# Printing on Nike Dry Fit Shirts



## 5thQuarterSports (Jan 20, 2007)

What type of mesh and ink should I use to print on Nike Dry Fit sport shirts. Left chest logo and large logo on back.


----------



## SLGProduction (Jun 10, 2007)

We use 156 or 230. It all depends on the design.


----------



## 5thQuarterSports (Jan 20, 2007)

It is a one color logo on front left chest and full back. Why type of ink? What temp should I dry the ink at?


----------



## SLGProduction (Jun 10, 2007)

I would go with a 158. We use Wilflex's Artist plus white or Quick white. Your ink temp should always reach 320 degrees. Print flash print.


----------



## 5thQuarterSports (Jan 20, 2007)

Thank you SLG


----------



## EastBayScreen (Mar 23, 2007)

The Nike Dry Fit I found specs for is 98% polyester. In which case you'd want to use a low bleed ink, so that the dyes from the material don't sneak into your ink. Bleeding can occur instantly or weeks later. It's especially bad with white on colored garments. High temperatures compound the problem.

Poly ink fights this by first; resisting the bleeding properties of polyester garments, and second, curing at a lower temperature, in some cases as low as 300 degrees. Be careful, test. I'm sure these ain't cheap, and you wouldn't want them coming back with bluish ink in a couple weeks.

Also, hope you got the jersey knit, not the pique.


'luck


----------



## MCX_ART_GIRL (Mar 14, 2008)

Is anyone printing multi color on dark dry-fit shirts? My printers have terrible trouble with shrinkage, overheating and dye sublimating when they try to print more than one color on dark garments. We do very well with regular t-shirts but dry-fit garments sublimating and shrinking has left us unable to print the quality we want. Can anyone help me? We're using appropriate inks for the garments.


----------

**ASSIGNMENT 1**
Decide whether each statement agrees with the thread on printing Nike Dry Fit shirts. Answer yes or no for each, and quote the exact words of the thread that settle it.
(a) SLGProduction states that the ink temperature should always reach 320 degrees.
(b) EastBayScreen reports finding specs showing Nike Dry Fit to be 100% polyester.
(c) EastBayScreen says poly ink cures at a higher temperature.
The records that come next are unrelated to the thread on printing Nike Dry Fit shirts.

**LISTED ENTRIES**
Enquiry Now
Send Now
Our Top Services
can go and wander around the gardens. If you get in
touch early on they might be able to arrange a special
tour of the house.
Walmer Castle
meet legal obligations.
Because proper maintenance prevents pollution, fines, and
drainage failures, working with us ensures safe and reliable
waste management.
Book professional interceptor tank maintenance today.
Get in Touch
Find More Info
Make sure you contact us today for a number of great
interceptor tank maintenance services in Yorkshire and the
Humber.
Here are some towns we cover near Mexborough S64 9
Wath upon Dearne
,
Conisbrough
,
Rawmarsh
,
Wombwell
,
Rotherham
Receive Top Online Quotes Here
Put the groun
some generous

* * *

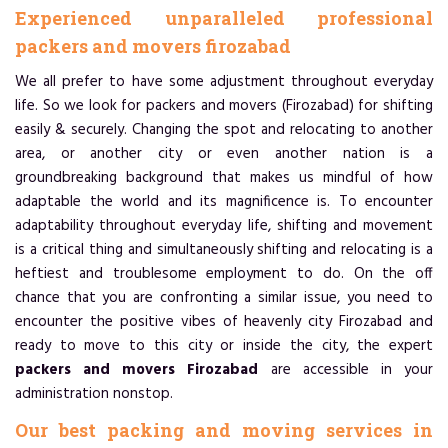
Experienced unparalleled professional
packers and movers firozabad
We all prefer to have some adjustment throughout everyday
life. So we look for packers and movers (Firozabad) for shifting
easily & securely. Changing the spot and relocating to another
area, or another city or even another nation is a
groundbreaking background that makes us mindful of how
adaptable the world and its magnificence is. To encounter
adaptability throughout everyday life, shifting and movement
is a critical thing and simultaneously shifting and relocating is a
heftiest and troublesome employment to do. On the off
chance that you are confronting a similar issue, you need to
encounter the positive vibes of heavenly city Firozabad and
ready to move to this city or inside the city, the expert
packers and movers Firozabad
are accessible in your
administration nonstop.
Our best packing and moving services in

**ASSIGNMENT 2**
From the records, write down the lines beginning with the one containing "Enquiry Now" and continuing through the one containing "some generous".

**WRITTEN RESPONSE 1**
(a) Yes: "Your ink temp should always reach 320 degrees."
(b) No: "The Nike Dry Fit I found specs for is 98% polyester."
(c) No: "curing at a lower temperature, in some cases as low as 300 degrees"

**WRITTEN RESPONSE 2**
Enquiry Now
Send Now
Our Top Services
can go and wander around the gardens. If you get in
touch early on they might be able to arrange a special
tour of the house.
Walmer Castle
meet legal obligations.
Because proper maintenance prevents pollution, fines, and
drainage failures, working with us ensures safe and reliable
waste management.
Book professional interceptor tank maintenance today.
Get in Touch
Find More Info
Make sure you contact us today for a number of great
interceptor tank maintenance services in Yorkshire and the
Humber.
Here are some towns we cover near Mexborough S64 9
Wath upon Dearne
,
Conisbrough
,
Rawmarsh
,
Wombwell
,
Rotherham
Receive Top Online Quotes Here
Put the groun
some generous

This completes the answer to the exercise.